[PROVIDED INFORMATION]
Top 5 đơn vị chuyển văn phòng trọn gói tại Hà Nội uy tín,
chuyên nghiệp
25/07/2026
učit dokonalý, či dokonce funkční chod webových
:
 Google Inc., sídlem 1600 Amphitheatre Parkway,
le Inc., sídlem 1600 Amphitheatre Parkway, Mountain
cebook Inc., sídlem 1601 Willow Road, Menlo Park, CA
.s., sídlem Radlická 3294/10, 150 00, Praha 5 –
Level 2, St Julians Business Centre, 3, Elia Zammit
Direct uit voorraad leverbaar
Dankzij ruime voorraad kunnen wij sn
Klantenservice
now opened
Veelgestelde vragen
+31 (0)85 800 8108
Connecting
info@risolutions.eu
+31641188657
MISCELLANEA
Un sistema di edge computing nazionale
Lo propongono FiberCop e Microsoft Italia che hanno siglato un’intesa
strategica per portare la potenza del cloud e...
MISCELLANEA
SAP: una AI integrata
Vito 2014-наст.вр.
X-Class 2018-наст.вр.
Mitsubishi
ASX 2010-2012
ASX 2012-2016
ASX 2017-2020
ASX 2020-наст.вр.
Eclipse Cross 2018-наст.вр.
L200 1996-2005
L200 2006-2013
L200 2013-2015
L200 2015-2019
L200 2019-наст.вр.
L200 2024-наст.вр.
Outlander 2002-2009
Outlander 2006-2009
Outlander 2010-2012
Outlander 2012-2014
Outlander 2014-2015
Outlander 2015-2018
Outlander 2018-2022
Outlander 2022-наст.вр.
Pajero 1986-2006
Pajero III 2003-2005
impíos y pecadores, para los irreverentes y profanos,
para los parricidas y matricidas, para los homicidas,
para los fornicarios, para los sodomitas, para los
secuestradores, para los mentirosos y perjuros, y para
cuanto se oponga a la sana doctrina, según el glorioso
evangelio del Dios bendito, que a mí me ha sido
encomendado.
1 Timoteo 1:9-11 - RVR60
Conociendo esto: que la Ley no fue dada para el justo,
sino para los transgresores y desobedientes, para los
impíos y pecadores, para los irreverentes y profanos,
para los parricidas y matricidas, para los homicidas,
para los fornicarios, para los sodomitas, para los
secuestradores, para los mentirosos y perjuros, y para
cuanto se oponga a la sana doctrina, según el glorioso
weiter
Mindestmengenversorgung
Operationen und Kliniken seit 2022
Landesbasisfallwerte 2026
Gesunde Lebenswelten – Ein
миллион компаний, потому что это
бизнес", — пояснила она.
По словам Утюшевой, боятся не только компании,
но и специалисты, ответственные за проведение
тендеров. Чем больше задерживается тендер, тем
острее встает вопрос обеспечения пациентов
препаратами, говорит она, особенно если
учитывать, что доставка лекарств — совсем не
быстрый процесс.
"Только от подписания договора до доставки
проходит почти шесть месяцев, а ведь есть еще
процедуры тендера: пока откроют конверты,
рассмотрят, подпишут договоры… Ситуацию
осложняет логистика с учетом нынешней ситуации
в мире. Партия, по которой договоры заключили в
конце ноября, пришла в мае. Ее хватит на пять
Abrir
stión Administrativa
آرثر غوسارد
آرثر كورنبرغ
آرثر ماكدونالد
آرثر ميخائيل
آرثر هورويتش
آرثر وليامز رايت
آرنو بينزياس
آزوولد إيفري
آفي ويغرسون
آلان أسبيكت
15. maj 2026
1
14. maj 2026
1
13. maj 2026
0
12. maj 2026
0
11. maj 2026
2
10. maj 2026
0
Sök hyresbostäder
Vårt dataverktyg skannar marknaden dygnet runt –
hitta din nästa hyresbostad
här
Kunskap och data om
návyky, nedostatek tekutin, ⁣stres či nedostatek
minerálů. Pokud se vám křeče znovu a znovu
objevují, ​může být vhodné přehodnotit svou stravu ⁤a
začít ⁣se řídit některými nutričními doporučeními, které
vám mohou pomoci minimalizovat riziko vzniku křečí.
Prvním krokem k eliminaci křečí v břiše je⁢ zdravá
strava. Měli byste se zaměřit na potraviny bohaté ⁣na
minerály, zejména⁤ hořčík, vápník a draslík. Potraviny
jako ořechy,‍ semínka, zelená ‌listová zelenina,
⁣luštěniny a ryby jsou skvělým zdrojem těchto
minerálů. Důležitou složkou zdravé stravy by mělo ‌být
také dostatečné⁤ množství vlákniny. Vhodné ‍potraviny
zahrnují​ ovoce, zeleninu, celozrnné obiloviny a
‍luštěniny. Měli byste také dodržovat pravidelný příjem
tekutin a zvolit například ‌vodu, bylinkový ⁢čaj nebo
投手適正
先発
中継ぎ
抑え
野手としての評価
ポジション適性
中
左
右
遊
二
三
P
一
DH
[/PROVIDED INFORMATION]
TASK BRIEF » Only one number is needed: please count the lines of the entries above in which the string "Amphitheatre" occurs.

RESULT BELOW » 2